[EXCERPT TO READ Boundary: Start]

Australia has a number of instruments for biodiversity-impact compensation. A 2012 policy guiding the use of offsets under the Environment Protection and Biodiversity Conservation Act 1999 (EPBC Act) provides additional clarification on the role of offsets in environmental impact assessments and evaluating offset suitability. There is also a range of legal and policy provisions at the state level that may be used to set up market-based instruments for biodiversity conservation.

Offset programs include New South Wales’s BioBanking program, Victoria’s BushBroker, and Queensland’s numerous offset policies. Auction programs – in which the seller makes a bid (or tender) on the cost to manage their land for biodiversity conservation and the buyer selects the lowest-cost bid – include the BushTender and EcoTender developed by Victoria’s Department of Sustainability and Environment.

New South Wales‘ BioBanking Scheme is a state program driven by regulatory requirements to offset impacts from urban development. The framework for the program was established under Part 7A of the Threatened Species Conservation Act of 1995 and is supported by the Environmental Planning and Assessment Act of 1979, Threatened Species Conservation (Biodiversity Banking) Regulation 2008, and BioBanking Assessment Methodology.

The BushBroker Program is designed to facilitate native vegetation offsets in the State of Victoria. It works primarily on the supply-side, identifying landowners willing to preserve and manage native vegetation. A government representative of the BushBroker program then assesses the site and determines the number and type of credits available.

In South Australia, when a development impacts native vegetation or scattered trees, offsets can be provided either on-site by the developer or by a payment to a government fund (called the Native Vegetation Fund), which then creates the offset. The offset occurs either on the property or in the same Natural Resource Management Region (with eight regions in the state) and is created by managing, restoring, or re-vegetating areas of native vegetation. The greatest demand-driver for offsets in the region is mining, with landowners, state government, and extractive industries supplying the offsets.

In Queensland, there are currently three specific-issue offset programs: vegetation offsets, marine fish habitat offsets, and koala habitat offsets. One interesting aspect of Queensland is that approximately 70% of the land is leasehold – meaning it is owned by the government and leased out for periods of 10-30 years, making “in perpetuity” conservation associated with offsets virtually impossible in a lot of the state. Currently the driver for all the policies in Queensland is urban development (particularly in the southeast), followed by water infrastructure such as dams and supply pipelines as well as coal mining.

The State of Western Australia has a policy and guidance for environmental offsets: Guidance for the Assessment of Environmental Factor: Environmental Offsets – Biodiversity Guidance Statement No. 19 and Environmental Offsets Position Statement No. 9. A project proponent may propose a biodiversity offsets package during the Environmental Impact Assessment process when projects impact high or critical value biodiversity assets.

For Tasmania, development proposals in Tasmania require a natural values assessment as part of the planning approval process. Developers present biodiversity offset proposals for impacts to threatened species and native vegetation communities to the regulator,the Department of Primary Industries, Parks, Water and Environment, for approval. Offsets are awarded on a case-by-case basis, since there is no standard method for calculating impact and determining the number of offsets.

[EXCERPT TO READ Boundary: End]
[RECORDS SHOWN Boundary: Start]

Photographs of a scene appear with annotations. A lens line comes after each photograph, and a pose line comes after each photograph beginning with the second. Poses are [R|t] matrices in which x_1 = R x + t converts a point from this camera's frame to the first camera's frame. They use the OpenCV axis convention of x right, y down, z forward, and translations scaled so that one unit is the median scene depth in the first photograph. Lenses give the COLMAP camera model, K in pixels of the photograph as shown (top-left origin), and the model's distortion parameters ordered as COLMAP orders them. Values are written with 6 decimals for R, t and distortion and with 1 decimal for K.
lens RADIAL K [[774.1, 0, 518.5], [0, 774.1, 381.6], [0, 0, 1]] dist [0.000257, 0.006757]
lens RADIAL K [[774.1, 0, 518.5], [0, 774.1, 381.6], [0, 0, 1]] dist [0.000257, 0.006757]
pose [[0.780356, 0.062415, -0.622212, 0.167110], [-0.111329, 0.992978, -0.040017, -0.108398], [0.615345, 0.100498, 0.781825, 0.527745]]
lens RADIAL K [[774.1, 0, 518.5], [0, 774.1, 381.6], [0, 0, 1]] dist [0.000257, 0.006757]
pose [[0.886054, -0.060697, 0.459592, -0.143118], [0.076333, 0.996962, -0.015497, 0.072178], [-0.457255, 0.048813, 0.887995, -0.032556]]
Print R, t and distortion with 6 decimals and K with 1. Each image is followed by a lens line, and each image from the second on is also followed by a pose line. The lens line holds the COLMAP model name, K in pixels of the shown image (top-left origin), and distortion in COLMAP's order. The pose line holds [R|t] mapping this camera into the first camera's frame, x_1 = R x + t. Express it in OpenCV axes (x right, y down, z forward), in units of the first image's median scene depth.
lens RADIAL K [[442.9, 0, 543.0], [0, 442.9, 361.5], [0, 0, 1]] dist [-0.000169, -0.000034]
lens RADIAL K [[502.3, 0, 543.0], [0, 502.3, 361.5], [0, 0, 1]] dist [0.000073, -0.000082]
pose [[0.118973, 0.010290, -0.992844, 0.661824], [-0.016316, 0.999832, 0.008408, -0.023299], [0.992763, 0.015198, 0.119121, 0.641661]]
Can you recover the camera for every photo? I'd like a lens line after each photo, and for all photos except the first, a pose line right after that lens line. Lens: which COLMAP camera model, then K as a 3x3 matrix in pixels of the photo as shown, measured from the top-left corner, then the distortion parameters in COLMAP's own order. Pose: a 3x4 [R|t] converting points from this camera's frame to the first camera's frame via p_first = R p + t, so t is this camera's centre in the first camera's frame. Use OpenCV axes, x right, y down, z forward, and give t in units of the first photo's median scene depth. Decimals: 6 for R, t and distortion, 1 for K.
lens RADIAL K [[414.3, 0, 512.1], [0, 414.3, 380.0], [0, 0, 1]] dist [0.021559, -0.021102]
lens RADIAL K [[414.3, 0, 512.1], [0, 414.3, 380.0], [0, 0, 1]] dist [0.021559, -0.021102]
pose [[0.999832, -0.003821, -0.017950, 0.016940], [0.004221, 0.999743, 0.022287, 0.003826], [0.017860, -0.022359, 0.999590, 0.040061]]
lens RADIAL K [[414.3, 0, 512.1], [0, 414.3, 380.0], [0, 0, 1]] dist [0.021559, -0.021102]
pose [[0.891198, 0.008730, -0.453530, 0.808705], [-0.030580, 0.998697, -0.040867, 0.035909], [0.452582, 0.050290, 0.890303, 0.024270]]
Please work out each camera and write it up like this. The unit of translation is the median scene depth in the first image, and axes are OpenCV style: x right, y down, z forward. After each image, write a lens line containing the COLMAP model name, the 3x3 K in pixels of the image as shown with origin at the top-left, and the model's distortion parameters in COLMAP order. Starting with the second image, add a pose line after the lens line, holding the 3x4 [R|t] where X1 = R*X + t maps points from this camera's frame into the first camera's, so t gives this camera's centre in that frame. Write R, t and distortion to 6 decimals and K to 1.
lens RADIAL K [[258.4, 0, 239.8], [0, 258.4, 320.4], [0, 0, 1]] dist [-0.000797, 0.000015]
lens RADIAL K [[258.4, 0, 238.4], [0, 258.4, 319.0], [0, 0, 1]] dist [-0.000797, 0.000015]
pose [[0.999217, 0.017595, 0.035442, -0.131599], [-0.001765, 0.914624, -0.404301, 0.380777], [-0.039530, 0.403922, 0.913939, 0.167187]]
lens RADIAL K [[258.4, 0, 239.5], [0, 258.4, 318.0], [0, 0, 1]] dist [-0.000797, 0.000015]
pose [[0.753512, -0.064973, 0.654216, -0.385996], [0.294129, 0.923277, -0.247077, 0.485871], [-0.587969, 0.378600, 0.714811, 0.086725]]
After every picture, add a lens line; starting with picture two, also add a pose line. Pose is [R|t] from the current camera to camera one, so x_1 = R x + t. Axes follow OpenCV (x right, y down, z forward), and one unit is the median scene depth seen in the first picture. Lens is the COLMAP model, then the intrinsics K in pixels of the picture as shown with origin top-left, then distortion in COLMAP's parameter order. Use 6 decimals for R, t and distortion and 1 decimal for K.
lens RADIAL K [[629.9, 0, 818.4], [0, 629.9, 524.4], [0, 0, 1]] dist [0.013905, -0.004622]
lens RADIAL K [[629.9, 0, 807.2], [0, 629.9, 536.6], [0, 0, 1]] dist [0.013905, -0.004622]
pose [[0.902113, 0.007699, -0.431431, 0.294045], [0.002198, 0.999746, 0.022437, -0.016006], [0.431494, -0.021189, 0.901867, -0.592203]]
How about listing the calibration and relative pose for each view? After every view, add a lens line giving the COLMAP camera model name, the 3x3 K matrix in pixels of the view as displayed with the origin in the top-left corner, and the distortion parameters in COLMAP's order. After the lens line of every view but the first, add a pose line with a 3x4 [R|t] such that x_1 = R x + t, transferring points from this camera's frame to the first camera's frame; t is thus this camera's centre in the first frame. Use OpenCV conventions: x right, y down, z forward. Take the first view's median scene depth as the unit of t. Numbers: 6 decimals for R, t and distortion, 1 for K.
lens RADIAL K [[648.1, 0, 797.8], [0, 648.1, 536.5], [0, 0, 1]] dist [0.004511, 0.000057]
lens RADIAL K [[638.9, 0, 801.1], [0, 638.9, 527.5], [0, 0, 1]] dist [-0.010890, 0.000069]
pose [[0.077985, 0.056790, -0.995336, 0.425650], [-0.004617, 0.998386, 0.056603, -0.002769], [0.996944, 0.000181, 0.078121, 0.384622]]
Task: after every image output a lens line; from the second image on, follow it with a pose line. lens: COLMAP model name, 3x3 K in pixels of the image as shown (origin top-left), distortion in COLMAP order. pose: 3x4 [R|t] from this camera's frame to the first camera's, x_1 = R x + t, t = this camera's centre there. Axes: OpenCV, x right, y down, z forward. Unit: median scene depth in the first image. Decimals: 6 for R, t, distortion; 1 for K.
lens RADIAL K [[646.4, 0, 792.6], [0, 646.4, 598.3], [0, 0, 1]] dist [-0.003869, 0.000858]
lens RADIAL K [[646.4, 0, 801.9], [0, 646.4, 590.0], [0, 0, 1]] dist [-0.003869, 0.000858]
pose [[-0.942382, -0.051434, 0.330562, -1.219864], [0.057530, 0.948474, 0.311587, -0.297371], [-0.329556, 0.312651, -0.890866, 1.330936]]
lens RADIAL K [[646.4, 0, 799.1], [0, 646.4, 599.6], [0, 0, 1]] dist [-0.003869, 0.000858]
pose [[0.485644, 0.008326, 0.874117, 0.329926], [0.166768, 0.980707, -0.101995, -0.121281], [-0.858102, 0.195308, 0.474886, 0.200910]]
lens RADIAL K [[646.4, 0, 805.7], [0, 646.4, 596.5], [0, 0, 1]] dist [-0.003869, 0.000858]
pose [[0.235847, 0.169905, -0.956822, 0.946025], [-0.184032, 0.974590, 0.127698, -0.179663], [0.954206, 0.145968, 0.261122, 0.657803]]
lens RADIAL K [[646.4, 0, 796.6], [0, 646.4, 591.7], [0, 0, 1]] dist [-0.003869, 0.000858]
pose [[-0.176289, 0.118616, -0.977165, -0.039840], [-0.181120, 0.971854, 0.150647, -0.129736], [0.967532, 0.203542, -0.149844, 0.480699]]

[RECORDS SHOWN Boundary: End]

WHAT YOU SHOULD DO => In the passage on Australian biodiversity offsets, what is the government fund in South Australia that developers can pay into called?

REPLY TO THE EXERCISE => The Native Vegetation Fund.